As he had eaten before going to the hospital, he was in bed by nine-thirty, and asleep minutes later.

NINE

Everybody he met in the office during the course of work on Wednesday morning wanted to know how Joan was. He found it very difficult to work. He would check a draft of a report and suddenly the words and figures would blur and fade and, where they had been, Cindy would appear, smiling at him, or giving him that broad and wicked and promissory wink. But he managed to get the urgent things out of the way.

At quarter of twelve he phoned Jim Hardy and said, “Jim, I’m pretty well caught up here, so if it’s okay with you, I’ll work through until about two-thirty and then go on out to the hospital.”

“Sure thing, Carl. You didn’t have to ask. Give that little girl of yours my love.”

“Thanks, Jim,” he said and hung up. It was one of the meaningless courtesies of the office. He had to ask Jim, and Jim had to say go ahead, and he never failed to say you didn’t have to ask. But if you didn’t ask and Jim decided he wanted you for something, then you would have built yourself a very sturdy doghouse, suitable for long wear.

As he drove toward the hospital he realized what a thorough hypocrite he was being. He had not planned to visit Joan during the afternoon visiting hours, yet if he used her as an excuse to leave, he stood a better chance of getting out on the turnpike in time to find a vacancy in a good motel before they were all taken by the summer vacationers. The realization of his duplicity gave him a sour look at himself that clouded, momentarily, his anticipations of Cindy. He wished he could turn off that portion of his mind which continued to make these bitter little reappraisals of the ethics and motives of Carl A. Garrett. Think no longer of loyalty and fidelity and trust, and this violation of them. Is this so crucial? The male is polygamous, they say. And this fine taut unhappy girl is marvelously ready. And she will make no trouble. So feast on what the gods see fit to place before you, and do not question your luck.

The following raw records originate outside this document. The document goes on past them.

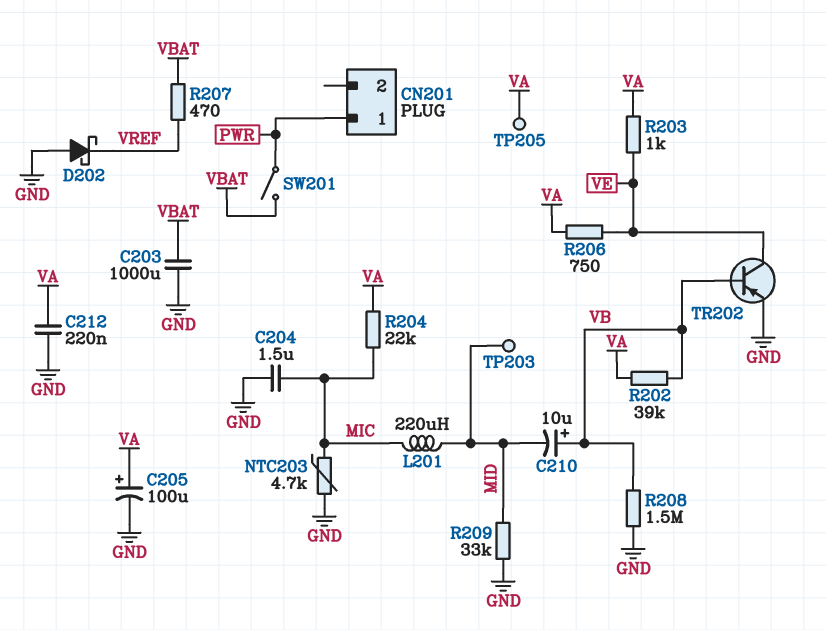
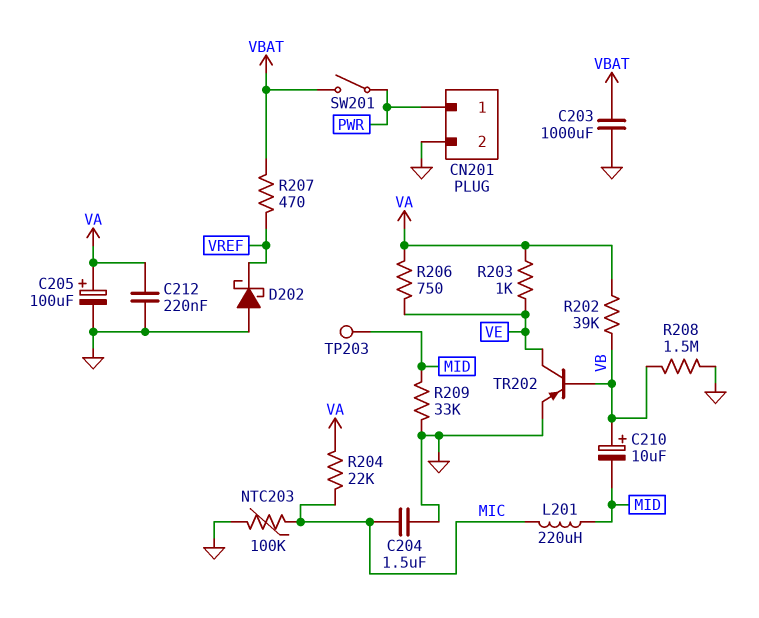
CN201 pin 2: none -> GND
NTC203: 4.7k (GND, MIC) -> 100k (GND, MIC)
TP205: test point (VA) -> none

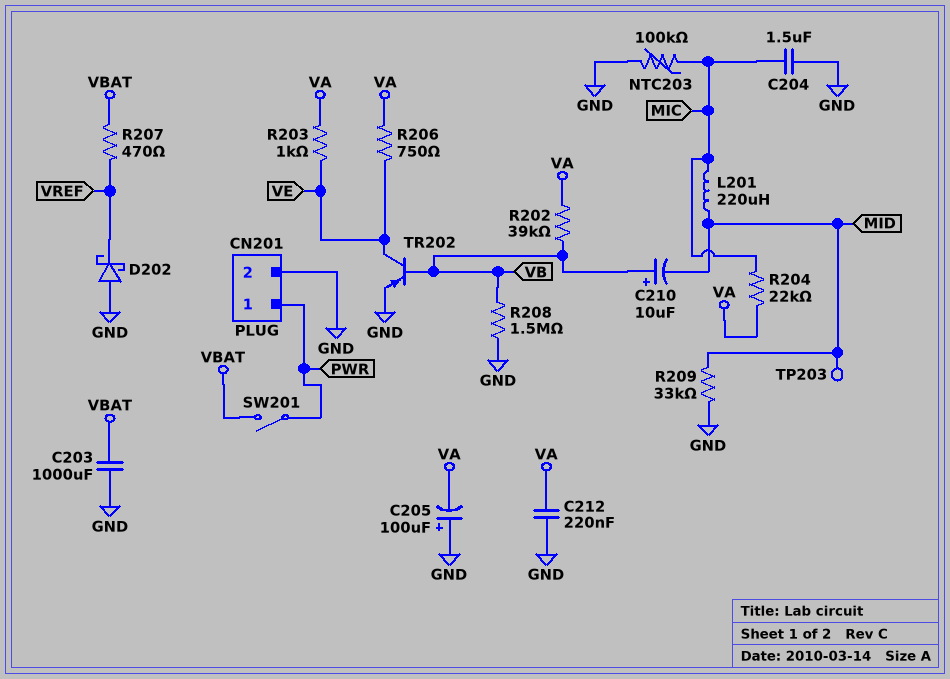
C205: 100uF (plus VA, minus GND) -> 100uF (plus GND, minus VA)

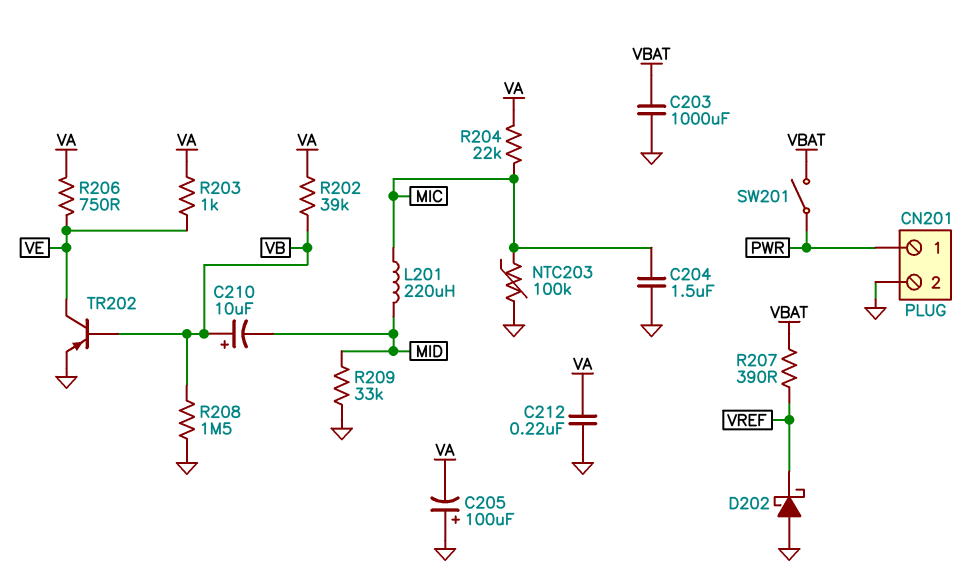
R207: 470 (VBAT, VREF) -> 390 (VBAT, VREF)
TP203: test point (MID) -> none

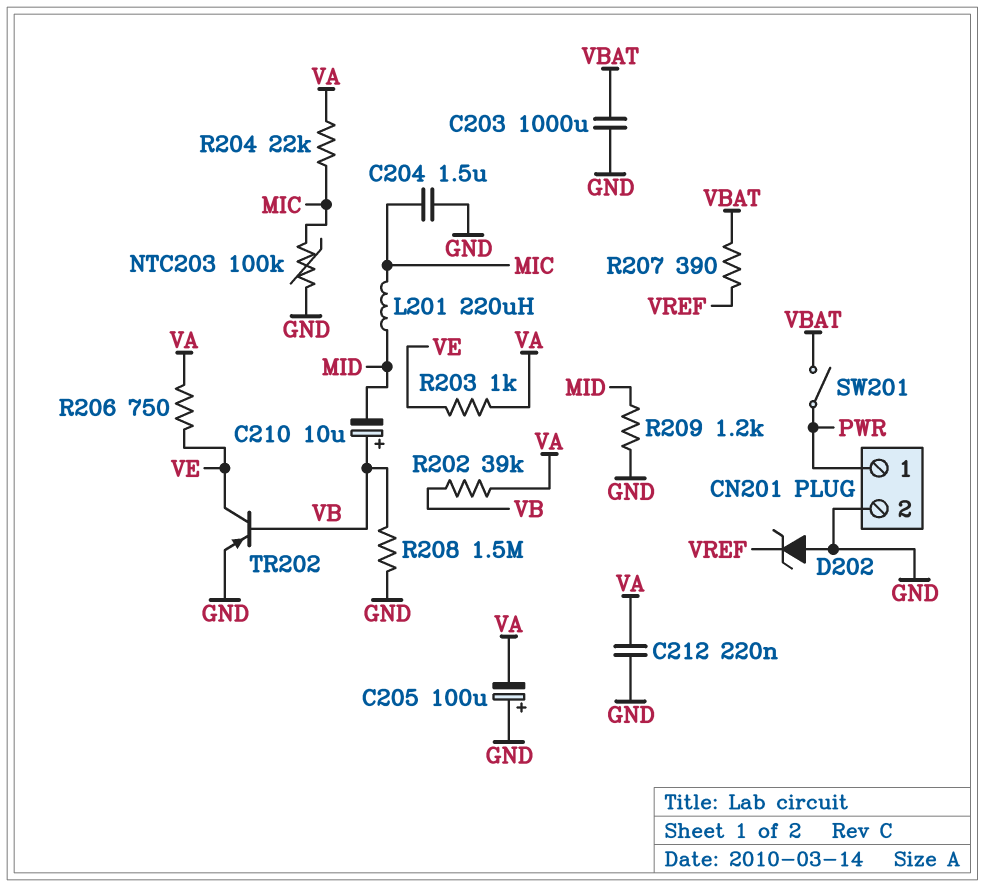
D202: schottky (A GND, K VREF) -> zener (A GND, K VREF)
R209: 33k (GND, MID) -> 1.2k (GND, MID)

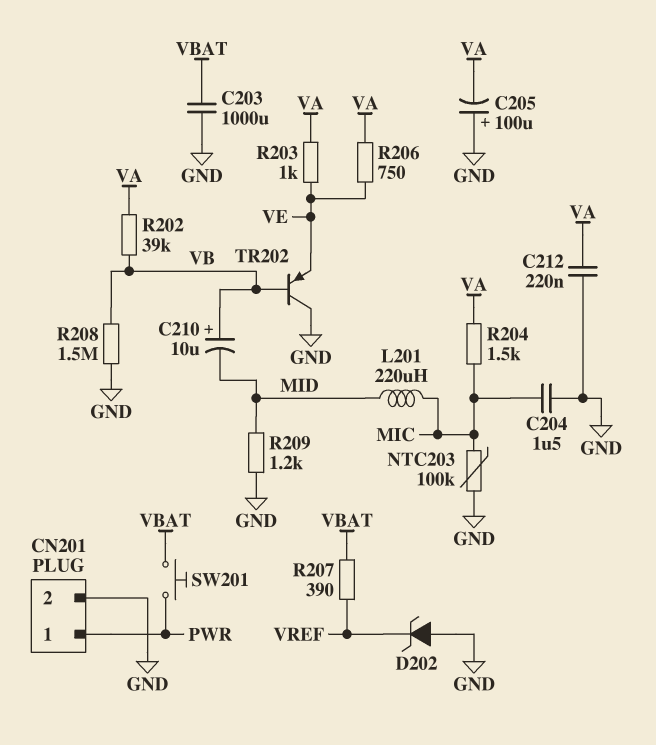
R204: 22k (MIC, VA) -> 1.5k (MIC, VA)
SW201: switch (PWR, VBAT) -> button (PWR, VBAT)
TR202: PNP (B VB, C VE, E GND) -> PNP (B VB, C GND, E VE)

Or, in that comforting lexicon of thieves of all varieties, what Joan doesn’t know will not hurt her.

And Mencken adequately defined conscience as that still small voice that says somebody might be looking. Nobody will be looking.

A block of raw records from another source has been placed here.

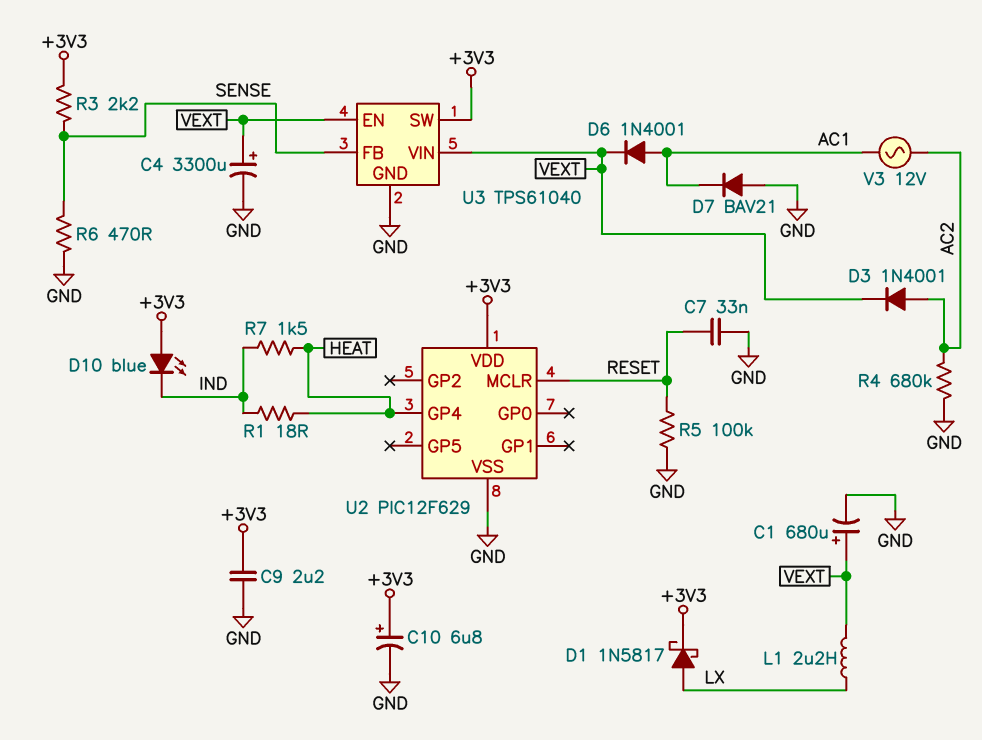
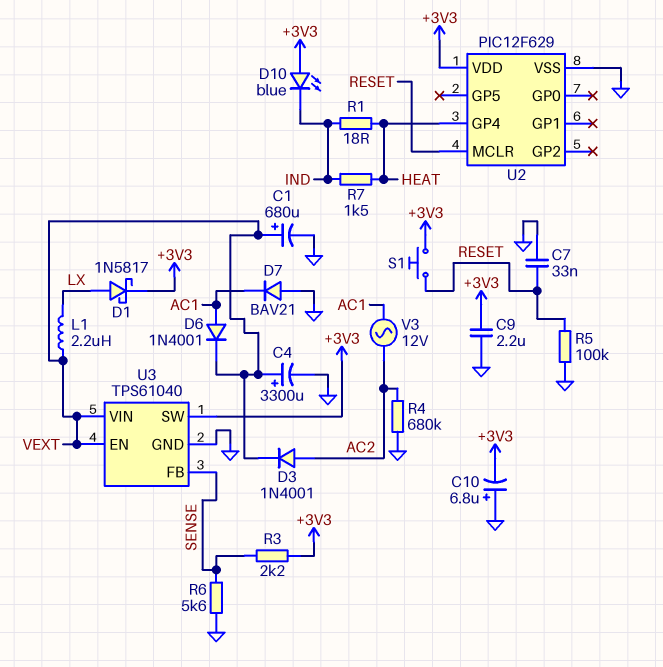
C10: 6.8uF (plus +3V3, minus GND) -> 6.8uF (plus GND, minus +3V3)
R6: 470 (GND, SENSE) -> 5.6k (GND, SENSE)
S1: none -> button (+3V3, RESET)

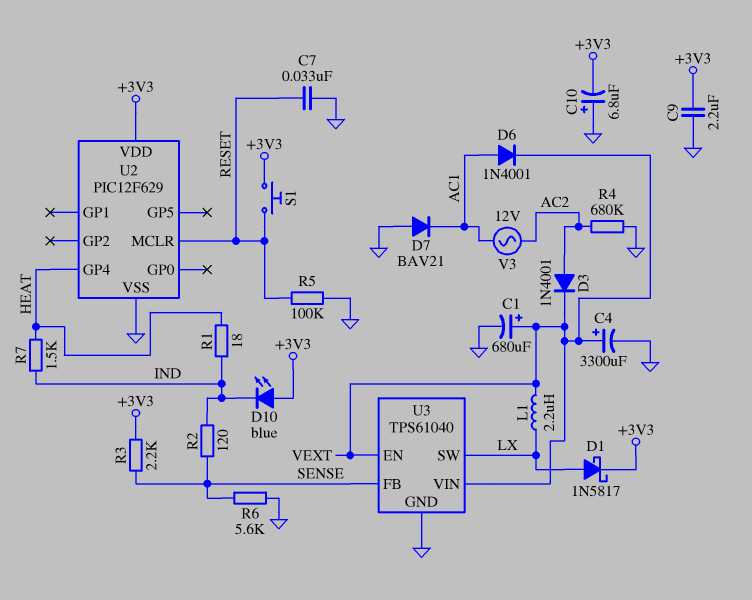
R2: none -> 120 (IND, SENSE)
U3 pin SW: +3V3 -> LX

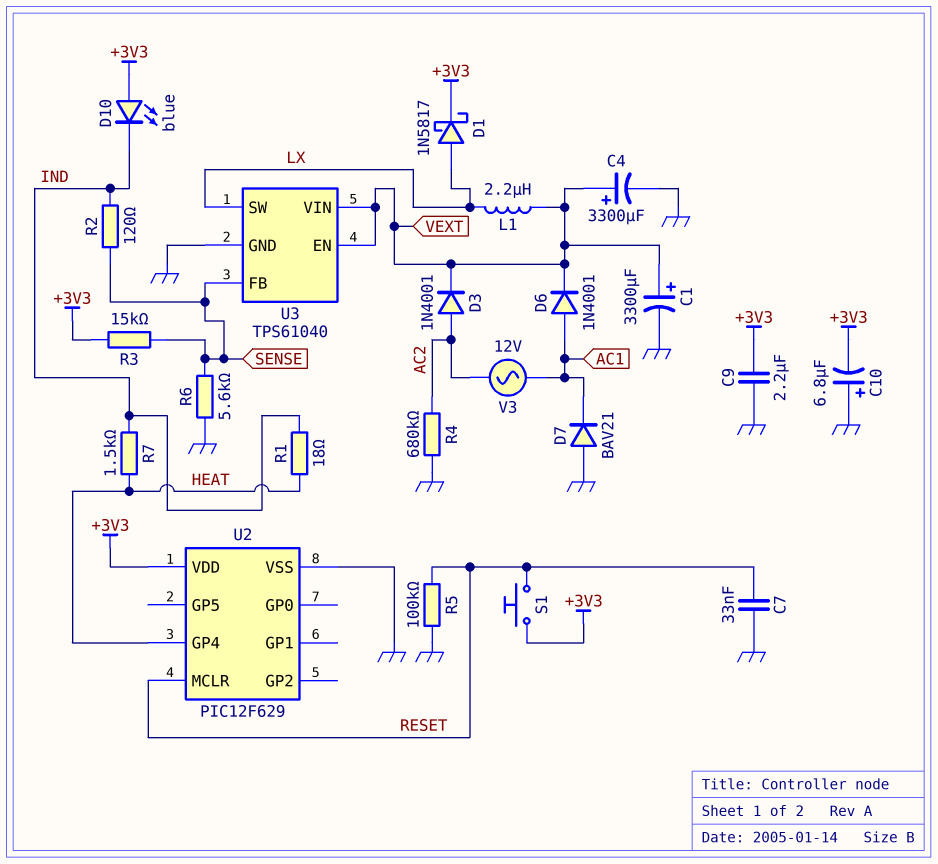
C1: 680uF (plus VEXT, minus GND) -> 3300uF (plus VEXT, minus GND)
R3: 2.2k (+3V3, SENSE) -> 15k (+3V3, SENSE)

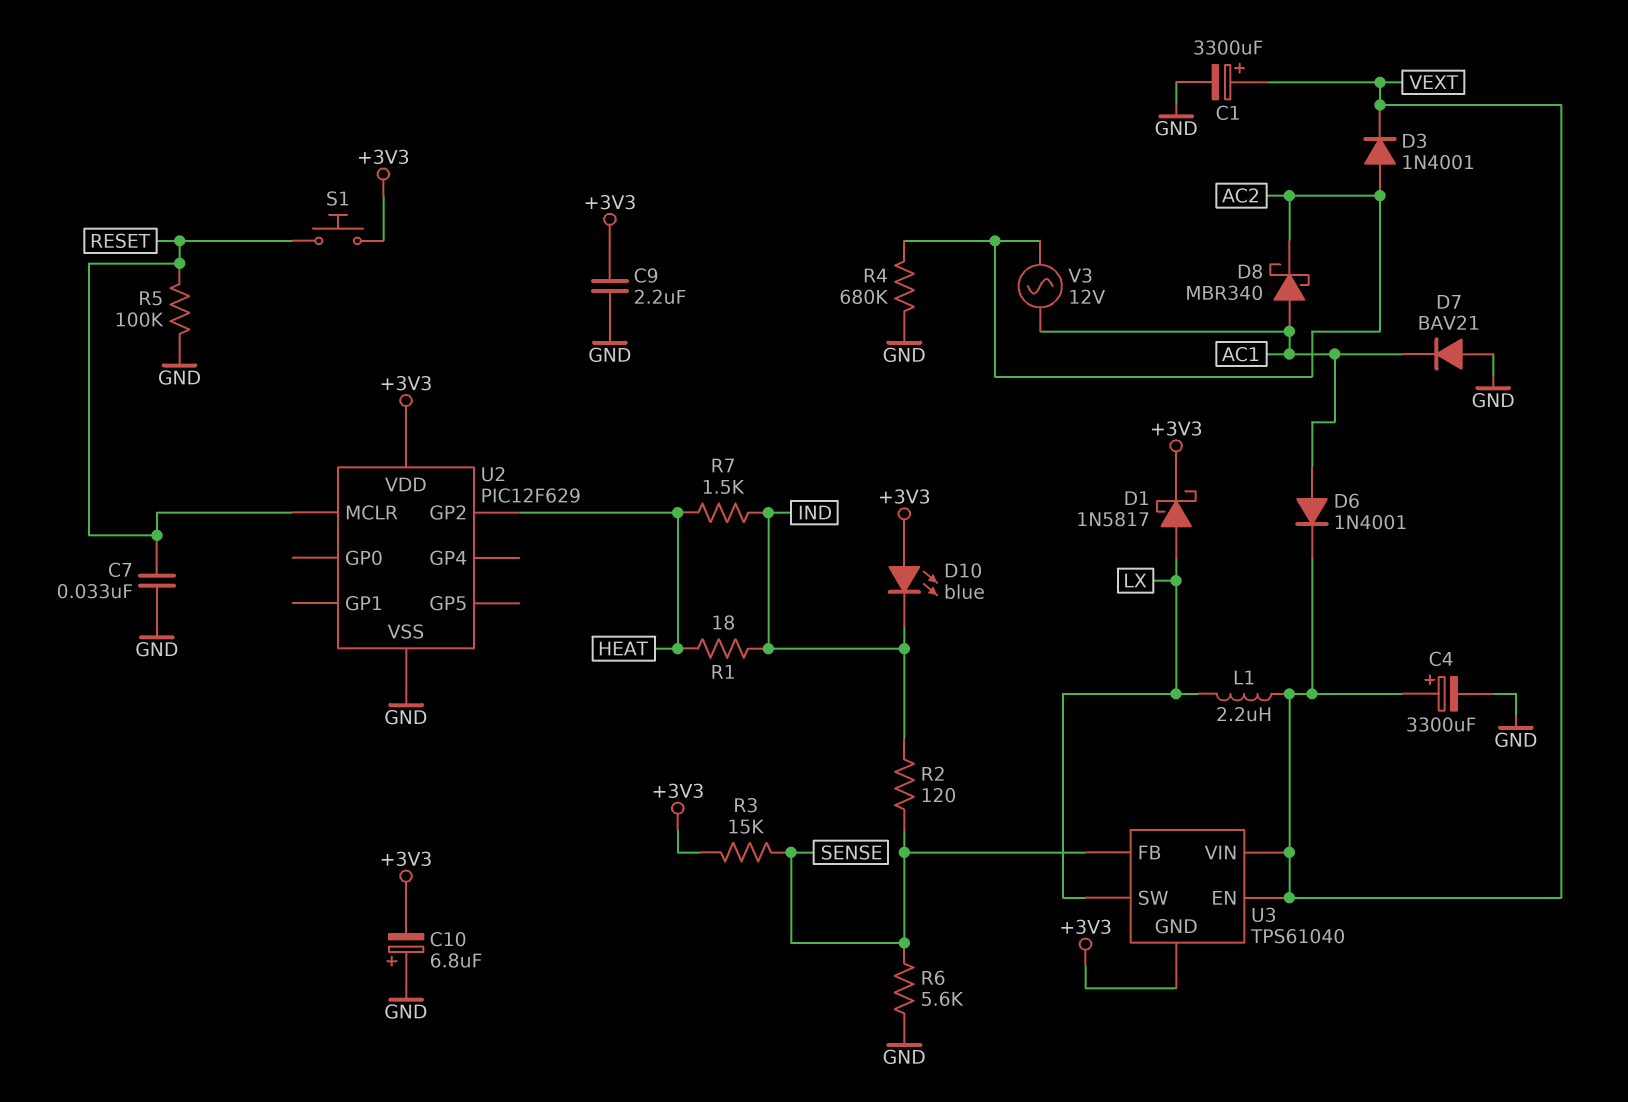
D8: none -> schottky MBR340 (A AC1, K AC2)
U2 pin GP2: none -> HEAT
U2 pin GP4: HEAT -> none
U3 pin GND: GND -> +3V3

It is neither crucial nor unique, is it? When the man of the house was out stalking the saber toothed tiger, somebody went tippytoe into his cave. And on this particular hour the entire planet in its orbit has an imperceptible tremor generated by that same ancient act. We’ve just erected too many barriers of myth and convention around it. Haven’t we?

Or, traditionally, blame it on being in the dangerous forties. And remember how sorry you are for the things you don’t do.

Or, for the love of God, just try to stop all this thinking. Think only of Cindy, she of the long golden legs and the blue-gray eyes and the expressive mouth and the dark blond hair.

   Nurse Calhoun was on duty again. Joan was cranked up, her hair fixed, lipstick on, her eyes better but still not quite right.

“I told you you shouldn’t come out in the afternoon, darling,” she said. “But I’m glad you did come, anyway. Just a little while ago they had me sit right up with my legs over the side of the bed. Dangling, they call it. They make you dangle on the day after. Honestly, dear, it’s incredible. The day before yesterday I was trudging up and down the halls, and now I’m weaker than a kitten. I couldn’t stand up and take a step if my life depended on it.”